Devido a todo esse stress que os pacientes encontram na hora que precisam buscar um especialista, muitos acabam por marcar uma consulta e não comparecem, seja por falta de empatia, por falta de segurança, ou devido a correria do dia a dia apenas acabam por esquecer o evento marcado. Ou seja, a clínica deixa de atender por tantos fatores que se colocarmos na ponta do lápis no final do mês, se dão conta de quão é ineficiente sua comunicação e o quanto poderiam melhorar a sua produtividade, sem doer no bolso financeiro da empresa, afinal uma consulta marcada sem que o cliente vá é uma eventual perda do tempo de produtividade do profissional, e é justamente nesse momento que o atendimento telefônico faz toda a diferença.
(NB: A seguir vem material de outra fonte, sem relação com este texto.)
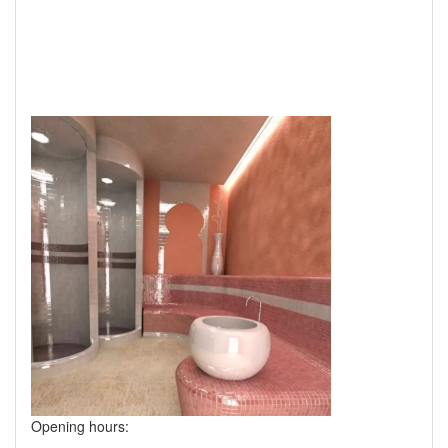
Opening hours:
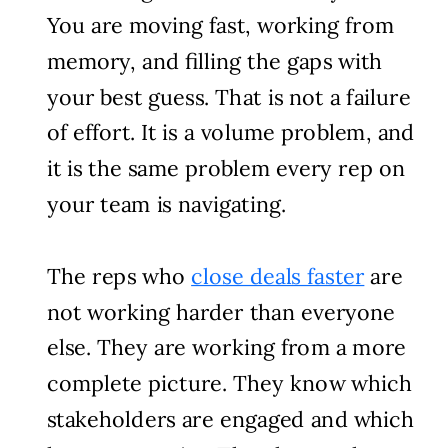
You are moving fast, working from
memory, and filling the gaps with
your best guess. That is not a failure
of effort. It is a volume problem, and
it is the same problem every rep on
your team is navigating.
The reps who
close deals faster
are
not working harder than everyone
else. They are working from a more
complete picture. They know which
stakeholders are engaged and which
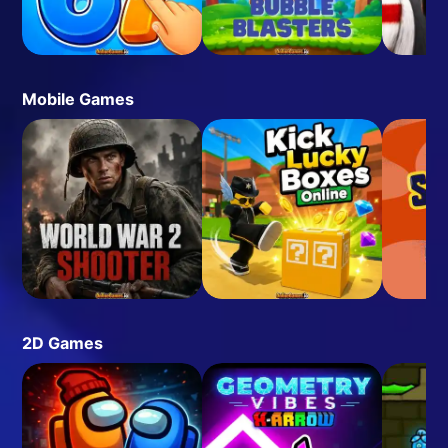
Mobile Games
2D Games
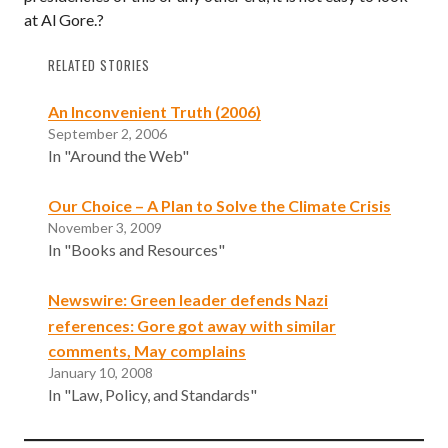
at Al Gore.?
RELATED STORIES
An Inconvenient Truth (2006)
September 2, 2006
In "Around the Web"
Our Choice – A Plan to Solve the Climate Crisis
November 3, 2009
In "Books and Resources"
Newswire: Green leader defends Nazi
references: Gore got away with similar
comments, May complains
January 10, 2008
In "Law, Policy, and Standards"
Um dos grandes problemas de diversas empresas, incluindo clínicas e hospitais é o atendimento robotizado, que não possui o apelo humano e não deixa os clientes à vontade para prosseguir na linha. É preciso fazer uma análise completa e examinar a "saúde do atendimento" para depois utilizar as ferramentas corretas para medir a produtividade, manter o desenvolvimento dos atendentes, o caminho que o cliente percorre até chegar aonde deseja, comparecimento ao local para o atendimento, enfim, praticar a essência do bom atendimento focado na humanização, aliado a alta performance do dia a dia. Ferramentas como o "Cliente Oculto", procuram examinar e entender como tem sido esse atendimento e aonde eles podem e devem melhorar, pois afinal, todos querem ser bem recepcionados, por pessoas que nos entendam de verdade, e saibam praticar a empatia com inteligência nesse momento tão delicado. Trabalhar o emocional tanto do atendente quanto do futuro paciente é fundamental no dias de hoje, afinal uma máquina jamais poderá reproduzir o calor humano que somente pessoas conseguem passar para os outras pessoas.
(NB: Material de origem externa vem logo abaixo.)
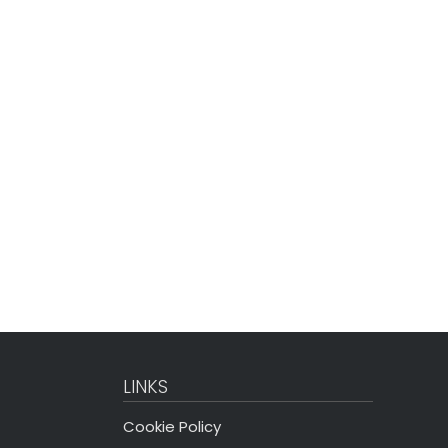
LINKS
Cookie Policy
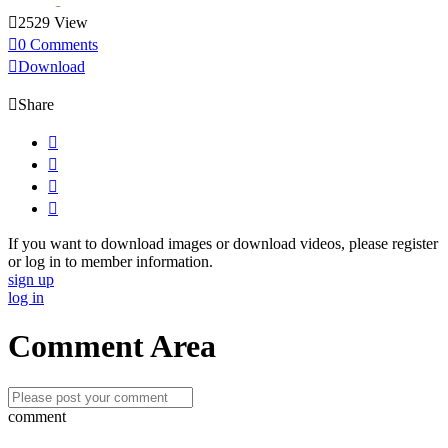

2529 View

0 Comments

Download

Share




If you want to download images or download videos, please register
or log in to member information.
sign up
log in
Comment Area
comment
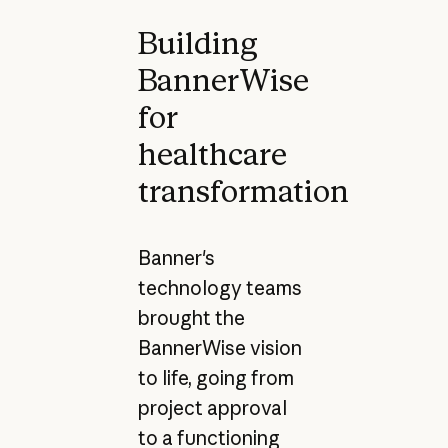
Building
BannerWise
for
healthcare
transformation
Banner's
technology teams
brought the
BannerWise vision
to life, going from
project approval
to a functioning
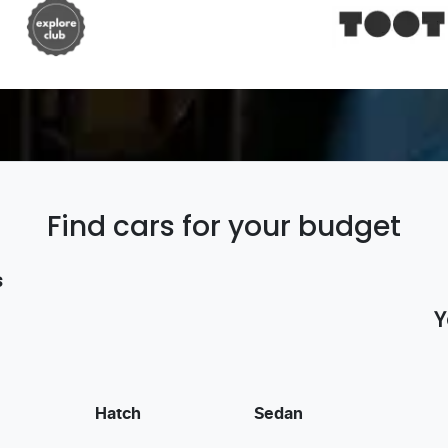
Find cars for your budget
s
Y
Hatch
Sedan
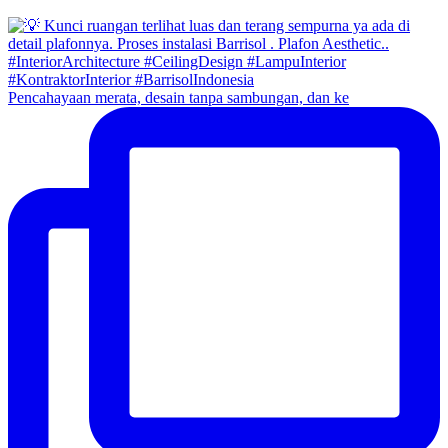
Pencahayaan merata, desain tanpa sambungan, dan ke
Os serviços de mentoria são os mais adequados para aconselhar os gestores do que fazer para melhorar a produtividade e o desenvolvimento das melhores práticas, para que isso torne-se essência para todos dentro da organização, afinal cliente bem atendido gera novas indicações e novos retornos fidelizados - resultado positivo para todos os lados.

No caso dos hospitais, o problema é ainda maior como uma verdadeira bola de neve, pois até chegarem as informações necessárias e ter uma tomada de decisão, o caminho é longo e é por causa disso que muitos pacientes se revoltam com os hospitais. Não há tempo para uma reunião de apresentação de soluções ou decisão final, e enquanto não tiver uma confirmação positiva de todos, o processo de melhorias fica emperrado, acarretando no processo negativo e as vezes até desastroso. A infraestrutura, em ambos os casos, na maioria das vezes é inadequada, pois muitos acreditam se tratar de uma forma de administração simples ou de baixa qualidade. Quando lhes é proposto uma mudança, os valores acabam ficando um pouco acima do que imaginaram, pois não encaram isso como um investimento para corrigir um trabalho mal elaborado.

Mas lembre-se que de nada adianta investir dinheiro em propaganda, equipamentos, instalações e profissionais de primeira, se seu atendimento telefônico colocar tudo isso a perder. É preciso ser referência em qualquer âmbito, principalmente no da saúde que tem mostrado cada vez mais fragilidade se recusando a tomar o "medicamento".